2014年9月-アミメニシキヘビ

sizen 最近ニシキヘビが出た! という話をよく聞くので、今回はニシキヘビの話。かくいう僕も先日、ペタリンジャヤ(PJ)のフェデラル・ハイウェイ脇で3・5メートルほどのアミメニシキヘビ(ReticulatedPython)が車に轢かれて死んでいるのを見つけた。太さ12センチほどもある黄色のライン部分が鮮やかな個体だった。

毎週オフィスにやってくる掃除のおばさんによると、PJセクション7に住む親戚の家の近所で2回も出たそうだ。一匹は下水溝におり、もう一匹は自動車のエンジンルームに入り込んでいたという。我が『セニョ〜ム』編集長も、クアラルンプールのレイクガーデンをジョギング中に見たとか。

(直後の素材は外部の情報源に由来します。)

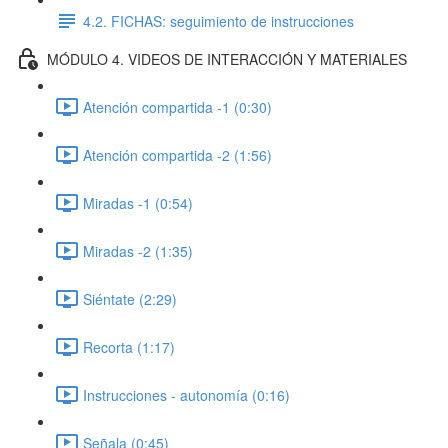
4.2. FICHAS: seguimiento de instrucciones
MÓDULO 4. VIDEOS DE INTERACCIÓN Y MATERIALES
Atención compartida -1 (0:30)
Atención compartida -2 (1:56)
Miradas -1 (0:54)
Miradas -2 (1:35)
Siéntate (2:29)
Recorta (1:17)
Instrucciones - autonomía (0:16)
Señala (0:45)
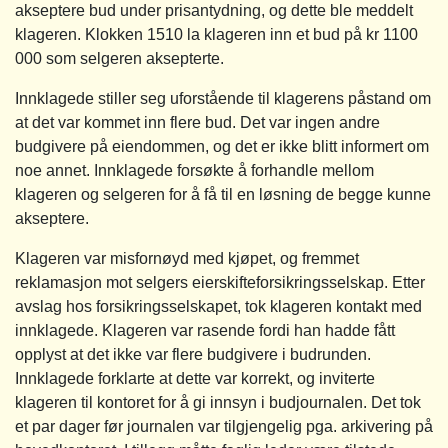
akseptere bud under prisantydning, og dette ble meddelt
klageren. Klokken 1510 la klageren inn et bud på kr 1100
000 som selgeren aksepterte.
Innklagede stiller seg uforstående til klagerens påstand om
at det var kommet inn flere bud. Det var ingen andre
budgivere på eiendommen, og det er ikke blitt informert om
noe annet. Innklagede forsøkte å forhandle mellom
klageren og selgeren for å få til en løsning de begge kunne
akseptere.
Klageren var misfornøyd med kjøpet, og fremmet
reklamasjon mot selgers eierskifteforsikringsselskap. Etter
avslag hos forsikringsselskapet, tok klageren kontakt med
innklagede. Klageren var rasende fordi han hadde fått
opplyst at det ikke var flere budgivere i budrunden.
Innklagede forklarte at dette var korrekt, og inviterte
klageren til kontoret for å gi innsyn i budjournalen. Det tok
et par dager før journalen var tilgjengelig pga. arkivering på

このアミメニシキヘビこそが世界最長のヘビとして知られた種で、公認記録では9・9メートル、非公認では10メートルを超えるという。最長と呼んでも最大と呼ばない理由は、胴体が太く体重が重い、南米の雄であるアナコンダがいるためだ。生息域が違うだけでなく、アナコンダはボア科で卵胎生、アミメニシキヘビはニシキヘビ科で卵生という違いがある。「アナコンダ」という映画の続編は南米でなくボルネオを舞台にしていたので笑ったが、両者の生息域を勘違いしている人は意外に多い。

アミメニシキヘビは通常は大きくても5メートル前後で、イヌやシカ、イノシシ、ヤギなどを丸呑みしたといった話は多く、不運にも人間が喰われたケースもあるが、普段はそれほど攻撃的ではない。さて、ヘビの尻尾がどこから始まっているのかという素朴な疑問だが、腹側のウロコの形が変わる場所に総排泄腔があるので、そこから先がシッポだと分かる。

KLやPJといった都会にニシキヘビが出るというのは考えてみると、そう驚くほどのことではないのかもしれない。ジャングルのイメージが強いが、実際は密林でなくても低地ならどこでも棲む。都会のトンネル状の排水溝などは隠れやすいし、ドブネズミなども捕まえ放題なのでアゴアシつきのホテルに住んでいるようなもの。格好の住み処になっていると思われる。